Baca berita dengan sedikit iklan, klik di sini

Arsitektur

Setelah Minimalisme Tak Laku Lagi

Lomba desain mebel nasional didominasi gaya retro dan Scandinavian. Masih sederhana, tapi tak sedingin minimalisme.

28 Mei 2012 | 00.00 WIB

Image of Tempo
Perbesar

Baca berita dengan sedikit iklan, klik di sini

Tak banyak yang bisa terinspirasi oleh Justin Bieber. Tapi ­Ricky Wisata bisa. Tiga hari sebelum tenggat pengumpulan karya Indonesia Furniture Design Competition III, kertas gambar Ricky masih kosong. Juga kepalanya. Pria 26 tahun itu masih mencari ide. Pemutar musik digital ia pasang untuk mengundang akal berputar. Momen eureka muncul ketika Bie­ber—penyanyi remaja berwajah manis—melantunkan Mistletoe. ”Saya langsung terinspirasi bentuk pohon cemara,” katanya.

Tentu saja pohon cemara, karena itu lagu Natal. Ricky lalu menggambar sketsa pohon dengan bentuk dasar segitiga sama kaki. Beberapa menit berlalu, kepala kembali buntu. Ia memutuskan menonton televisi. Siaran reality show Project Runway menendangkan ide baru. Ada model yang mengenakan rok bertumpuk mirip pohon cemara.

Corat-coret sepanjang hari hingga meja sepanjang 1,5 meter, tinggi 0,9 meter, dan lebar 0,5 meter muncul di atas kertas gambarnya. Ricky memberi nama meja itu Lutro Credenza. Karya bergaya retro ini berhasil menjadi salah satu dari 15 finalis yang disaring dari 189 desain dalam kompetisi bergengsi tersebut.

Ia sengaja mengusung konsep retro yang sangat terkenal sejak awal 1950-an sampai 1970-an. Gaya ini mudah dikenali. Ada unsur modernisme yang simetris dan lebih menonjolkan fungsi daripada elemen dekoratif (tak menggunakan ukiran). Tapi gaya ini tidak sekaku minimalisme. Masih ada unsur main-main dan kejenakaan. Meja Lutro Credenza ujung-ujungnya tidak bersudut, tapi melengkung, yang secara kasatmata lebih mirip tumpukan kasur ketimbang pohon cemara.

Kaki meja hanya berdiameter dua sentimeter. ”Kecil dan seksi, membuat meja tidak terlihat berat,” ujar desainer interior lulusan Universitas Petra Surabaya itu. Posisinya tidak lurus seperti tiang bangunan, tapi melebar di bagian bawah, mirip kaki model yang mengenakan rok bertumpuk. Permukaan meja ia buat lurus tanpa ornamen supaya terkesan mewah dan bisa masuk ke pasar global.

-------------------------

### Yang Ditanyakan
1 - Jawab pertanyaan berikut berdasarkan artikel tentang Lutro Credenza:
(a) Dari berapa desain 15 finalis kompetisi itu disaring?
(b) Berapa diameter kaki meja Lutro Credenza?
(c) Ricky Wisata lulusan universitas mana?
2 - Sebutkan semua ukuran meja Lutro Credenza yang tercantum dalam artikel tentang Lutro Credenza, lengkap dengan angkanya.
Materi ini diambil dari sumber yang berbeda.

### Materi yang Disediakan
-------------------------

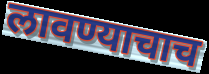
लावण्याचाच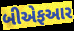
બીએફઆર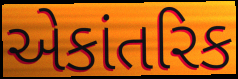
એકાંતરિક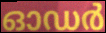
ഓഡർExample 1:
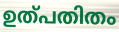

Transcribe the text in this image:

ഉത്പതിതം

-------------------------

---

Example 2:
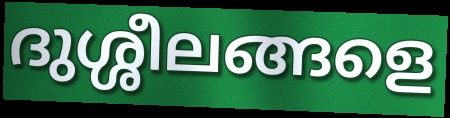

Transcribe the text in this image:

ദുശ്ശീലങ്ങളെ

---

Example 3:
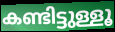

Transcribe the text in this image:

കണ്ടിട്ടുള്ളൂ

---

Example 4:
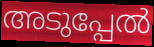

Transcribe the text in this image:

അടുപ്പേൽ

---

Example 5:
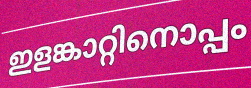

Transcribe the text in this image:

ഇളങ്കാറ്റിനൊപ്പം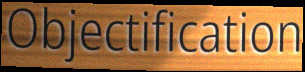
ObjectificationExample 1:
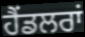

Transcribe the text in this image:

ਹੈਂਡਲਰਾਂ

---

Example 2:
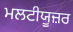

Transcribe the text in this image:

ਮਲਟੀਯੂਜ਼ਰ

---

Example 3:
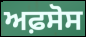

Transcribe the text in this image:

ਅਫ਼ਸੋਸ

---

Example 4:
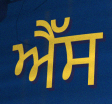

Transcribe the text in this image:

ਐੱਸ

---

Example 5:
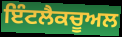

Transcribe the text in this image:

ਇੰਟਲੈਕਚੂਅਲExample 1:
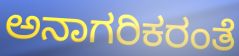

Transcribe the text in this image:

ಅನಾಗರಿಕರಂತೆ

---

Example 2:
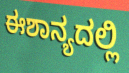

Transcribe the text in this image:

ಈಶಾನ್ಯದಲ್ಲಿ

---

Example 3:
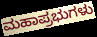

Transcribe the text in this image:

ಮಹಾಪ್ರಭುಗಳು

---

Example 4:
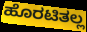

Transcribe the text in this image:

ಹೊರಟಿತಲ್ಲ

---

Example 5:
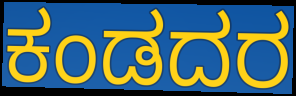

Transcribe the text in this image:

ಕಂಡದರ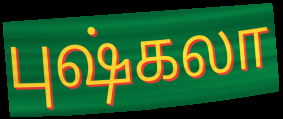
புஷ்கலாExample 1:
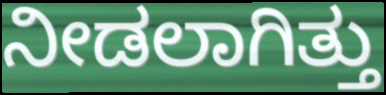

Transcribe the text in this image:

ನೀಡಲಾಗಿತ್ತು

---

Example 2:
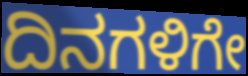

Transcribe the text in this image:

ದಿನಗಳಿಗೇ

-------------------------

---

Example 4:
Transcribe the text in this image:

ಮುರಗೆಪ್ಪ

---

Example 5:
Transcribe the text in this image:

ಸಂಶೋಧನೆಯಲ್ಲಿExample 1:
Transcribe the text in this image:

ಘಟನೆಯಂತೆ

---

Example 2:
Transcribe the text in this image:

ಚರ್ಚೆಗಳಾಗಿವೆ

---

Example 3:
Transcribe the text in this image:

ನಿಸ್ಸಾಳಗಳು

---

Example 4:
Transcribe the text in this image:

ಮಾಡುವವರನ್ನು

-------------------------

### Jawaban per Tugas
1 -
(a) 189 desain.
(b) Dua sentimeter.
(c) Universitas Petra Surabaya.

2 -
- Panjang: 1,5 meter
- Tinggi: 0,9 meter
- Lebar: 0,5 meter
- Diameter kaki meja: dua sentimeter